One aspect of the law enforcement agents’ current practice is the lack of concern that seemly concern for the interpretation of their actions by the public and other observers. The way citizens are treated by officers sends a message to the citizens relative to how some human beings are valued. Too often, as some of the videos indicate, when injuries inflicted on a citizen by officers are apparent, but ignored, the message sent to the public is one of little or no concern for the person being detained. The apparent philosophy is to value only the life and wellbeing of the officer, not the citizen. Of course we know that is not the case in every instance, but the videos show that this philosophy does represent a problem in current law enforcement shortcomings. People will not trust or coöperate with officers they fear and do not respect.

Today, the first order of business for law enforcers’ preparation should be to study American history that addresses the causes of ethnic injustice, not just the effects. Officers need a realistic and pertinent education that helps them to discard the prejudice, biases, and bigotry they brought with them to the job. They need to be taught to recognize social and economic characteristics of a community that will help them in their job to serve and defend all the citizens. So, the job of preparing the law enforcers must come from the top—the administrators. The officers can only reflect what they have inside and what has been made available to the public via videos indicate a lack of understanding and knowledge emanating from the top. The situation today relative to police and community relations requires a focus on the need for better officer preparation and instruction and how they should serve effectively in our ever-growing, diverse society. Our society needs law enforcement agents that are not only well-trained, but also well-educated regarding their responsibilities to the citizens—officers who can think as well as act.

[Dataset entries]

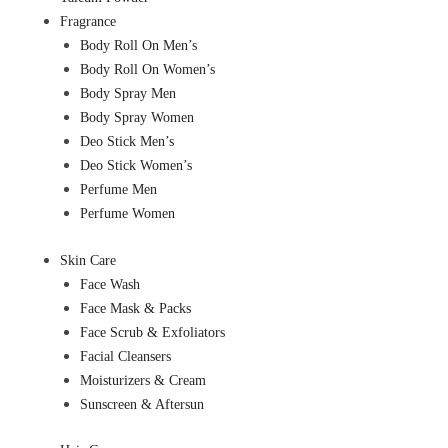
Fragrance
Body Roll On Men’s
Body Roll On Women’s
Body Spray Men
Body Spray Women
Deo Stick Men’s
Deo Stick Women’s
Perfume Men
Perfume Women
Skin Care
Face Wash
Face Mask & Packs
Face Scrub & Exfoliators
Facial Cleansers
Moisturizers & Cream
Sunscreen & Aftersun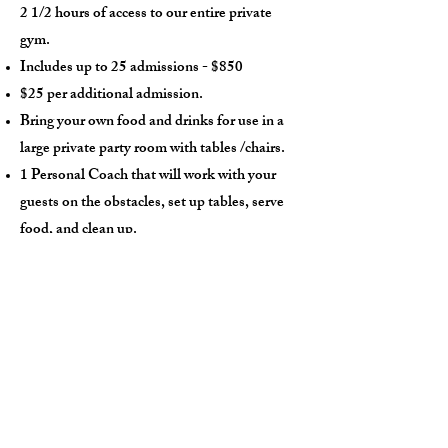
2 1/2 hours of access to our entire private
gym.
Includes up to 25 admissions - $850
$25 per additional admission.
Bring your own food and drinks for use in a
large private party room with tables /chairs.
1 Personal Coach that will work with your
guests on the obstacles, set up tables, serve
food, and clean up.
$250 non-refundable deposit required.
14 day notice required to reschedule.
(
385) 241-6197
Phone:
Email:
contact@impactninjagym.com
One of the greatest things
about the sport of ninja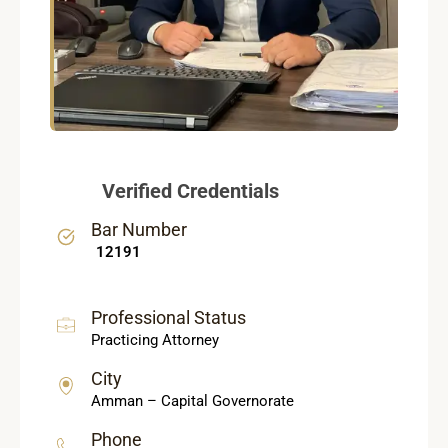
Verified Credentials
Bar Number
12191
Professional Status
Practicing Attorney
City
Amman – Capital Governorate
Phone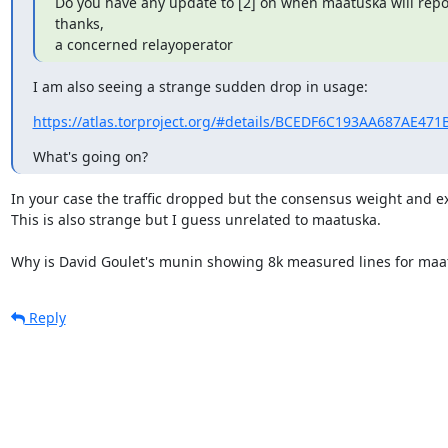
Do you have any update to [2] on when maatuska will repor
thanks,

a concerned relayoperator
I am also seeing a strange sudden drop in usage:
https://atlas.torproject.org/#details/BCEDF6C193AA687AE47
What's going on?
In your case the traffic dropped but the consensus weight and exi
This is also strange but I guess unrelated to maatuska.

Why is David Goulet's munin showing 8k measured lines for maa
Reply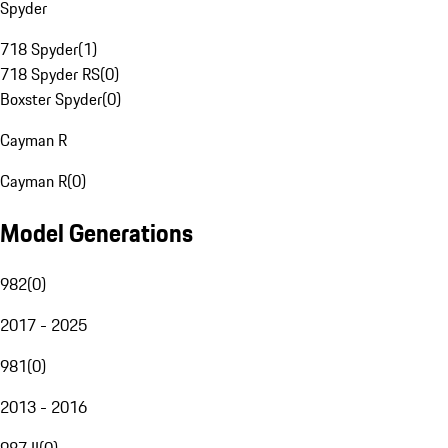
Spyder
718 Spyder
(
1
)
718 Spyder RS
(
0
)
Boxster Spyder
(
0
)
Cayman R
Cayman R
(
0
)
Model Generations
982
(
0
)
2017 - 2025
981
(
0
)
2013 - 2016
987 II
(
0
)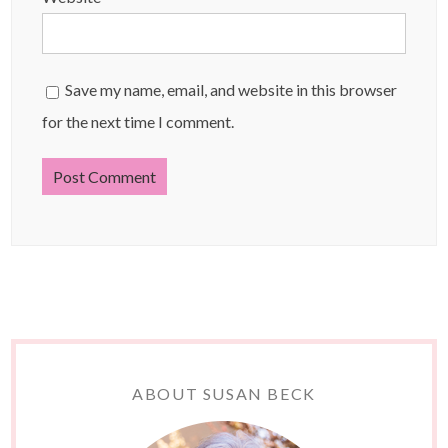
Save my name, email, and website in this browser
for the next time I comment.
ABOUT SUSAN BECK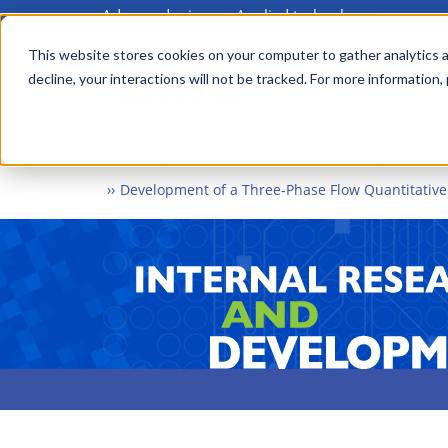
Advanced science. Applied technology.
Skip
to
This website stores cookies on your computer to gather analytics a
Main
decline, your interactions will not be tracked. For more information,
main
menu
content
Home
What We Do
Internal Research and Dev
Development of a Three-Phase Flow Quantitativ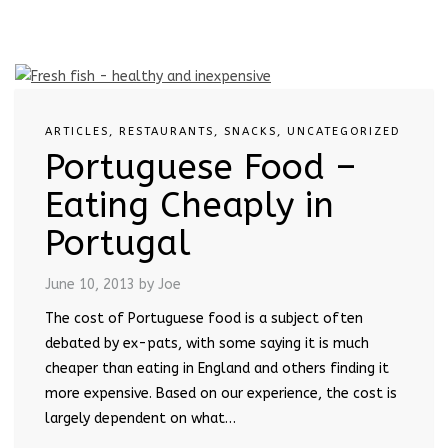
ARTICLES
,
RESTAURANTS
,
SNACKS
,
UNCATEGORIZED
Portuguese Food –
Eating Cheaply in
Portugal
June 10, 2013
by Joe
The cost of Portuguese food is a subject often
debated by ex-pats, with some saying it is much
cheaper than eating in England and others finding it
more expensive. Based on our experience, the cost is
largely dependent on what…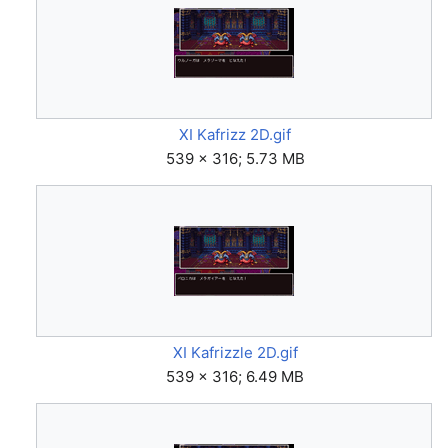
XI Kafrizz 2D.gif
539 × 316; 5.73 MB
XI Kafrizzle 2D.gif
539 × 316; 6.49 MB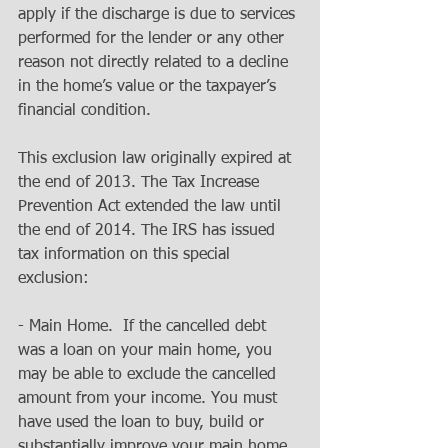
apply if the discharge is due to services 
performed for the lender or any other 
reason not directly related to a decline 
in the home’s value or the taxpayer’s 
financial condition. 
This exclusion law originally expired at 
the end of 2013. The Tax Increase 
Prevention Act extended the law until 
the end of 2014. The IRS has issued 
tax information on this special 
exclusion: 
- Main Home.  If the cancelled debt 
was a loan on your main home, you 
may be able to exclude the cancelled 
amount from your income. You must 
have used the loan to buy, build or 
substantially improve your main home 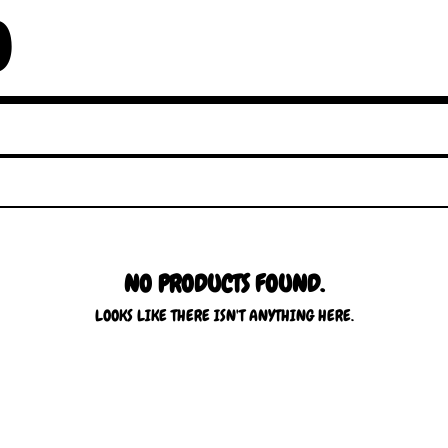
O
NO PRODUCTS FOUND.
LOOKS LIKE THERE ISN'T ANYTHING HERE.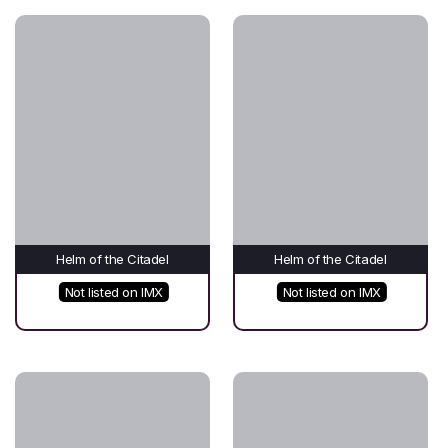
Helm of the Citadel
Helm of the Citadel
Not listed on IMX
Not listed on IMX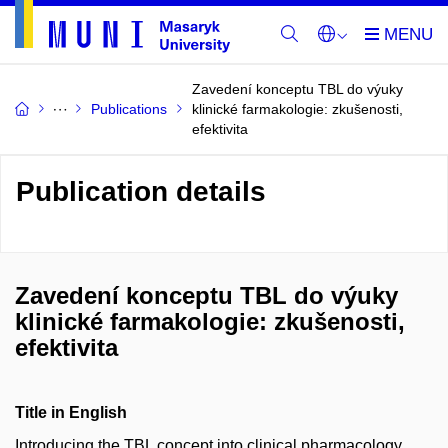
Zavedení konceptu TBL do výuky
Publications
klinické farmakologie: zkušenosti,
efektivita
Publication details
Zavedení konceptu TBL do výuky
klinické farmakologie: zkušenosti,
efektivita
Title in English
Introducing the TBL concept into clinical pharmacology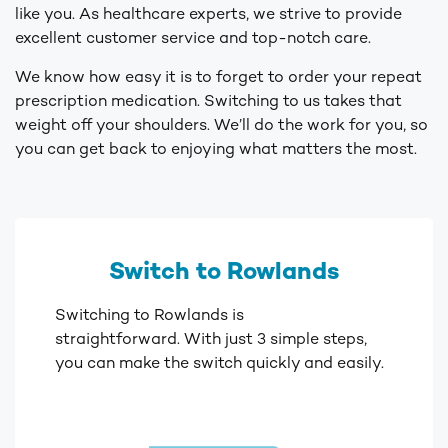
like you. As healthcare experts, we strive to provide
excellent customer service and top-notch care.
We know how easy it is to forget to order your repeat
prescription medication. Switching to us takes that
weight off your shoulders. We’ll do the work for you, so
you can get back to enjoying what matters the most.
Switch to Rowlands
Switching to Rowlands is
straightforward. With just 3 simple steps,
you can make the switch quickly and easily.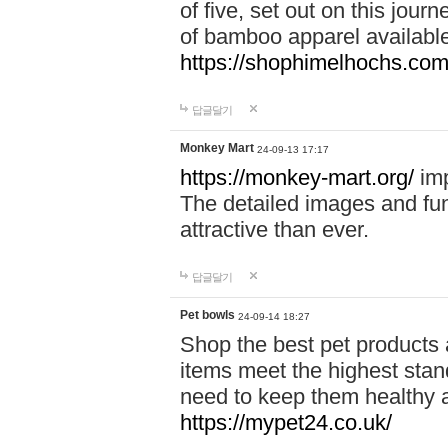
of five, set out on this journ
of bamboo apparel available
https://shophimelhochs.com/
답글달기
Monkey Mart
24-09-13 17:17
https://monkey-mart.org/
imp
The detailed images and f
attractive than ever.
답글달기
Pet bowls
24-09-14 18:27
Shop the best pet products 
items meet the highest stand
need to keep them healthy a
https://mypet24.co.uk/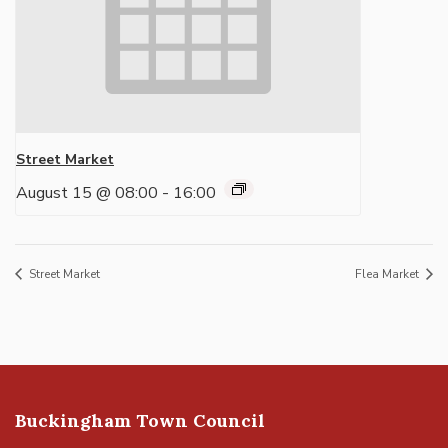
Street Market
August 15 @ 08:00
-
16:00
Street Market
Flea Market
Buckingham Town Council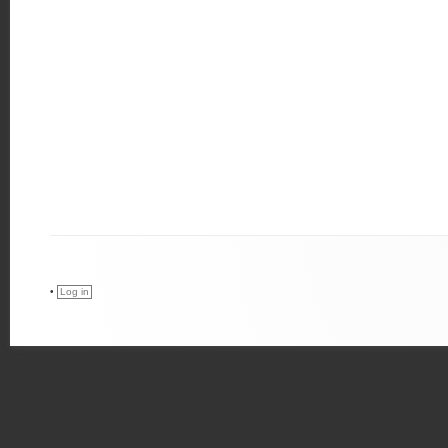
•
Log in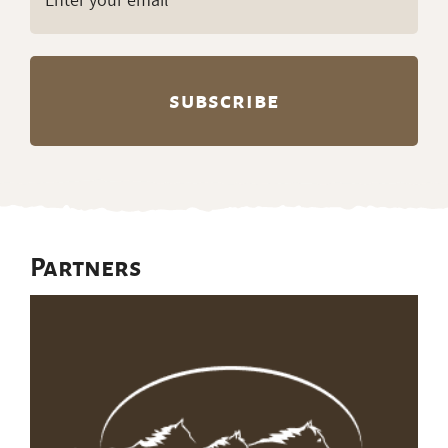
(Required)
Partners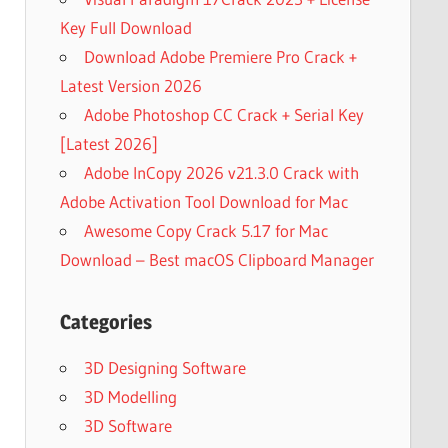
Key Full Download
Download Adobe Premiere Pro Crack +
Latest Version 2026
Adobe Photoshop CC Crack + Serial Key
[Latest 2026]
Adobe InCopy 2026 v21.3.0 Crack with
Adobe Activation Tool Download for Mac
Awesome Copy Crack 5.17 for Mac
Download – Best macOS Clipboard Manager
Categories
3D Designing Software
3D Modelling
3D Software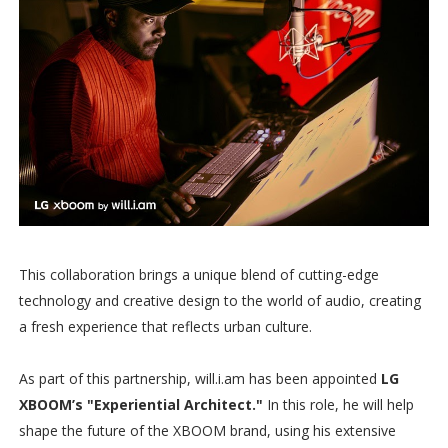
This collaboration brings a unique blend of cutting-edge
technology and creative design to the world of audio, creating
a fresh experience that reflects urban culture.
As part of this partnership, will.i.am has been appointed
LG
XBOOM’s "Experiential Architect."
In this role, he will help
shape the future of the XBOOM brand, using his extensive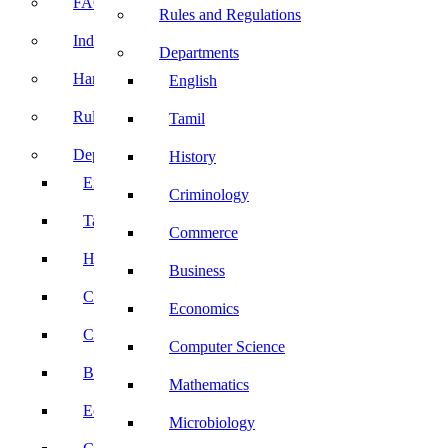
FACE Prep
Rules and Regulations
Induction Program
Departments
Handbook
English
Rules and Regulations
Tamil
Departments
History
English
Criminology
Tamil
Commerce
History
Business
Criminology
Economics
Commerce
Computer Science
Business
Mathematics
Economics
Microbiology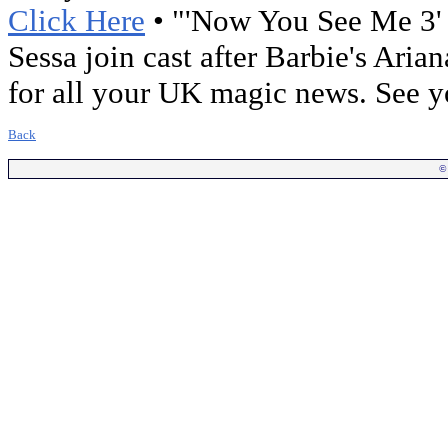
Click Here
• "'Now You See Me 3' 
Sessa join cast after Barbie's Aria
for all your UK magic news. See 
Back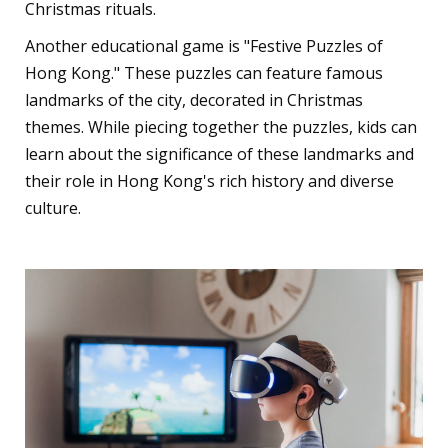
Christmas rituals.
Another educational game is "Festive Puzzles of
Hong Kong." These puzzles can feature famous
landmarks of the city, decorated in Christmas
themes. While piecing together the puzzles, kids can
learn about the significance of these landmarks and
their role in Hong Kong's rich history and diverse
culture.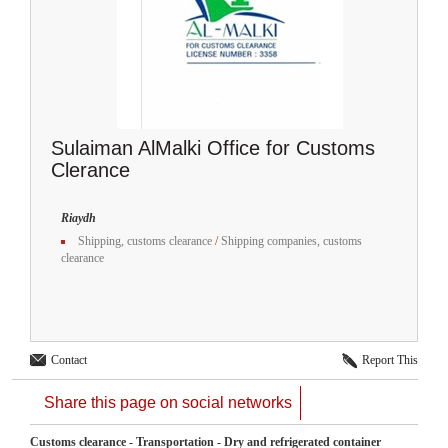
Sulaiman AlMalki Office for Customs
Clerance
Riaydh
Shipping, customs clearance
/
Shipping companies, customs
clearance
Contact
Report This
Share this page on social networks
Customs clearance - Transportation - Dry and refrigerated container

> **What the task requires**
In the passage on police preparation, who must the job of preparing law enforcers come from?

> **Output for this exercise**
It must come from the top, the administrators.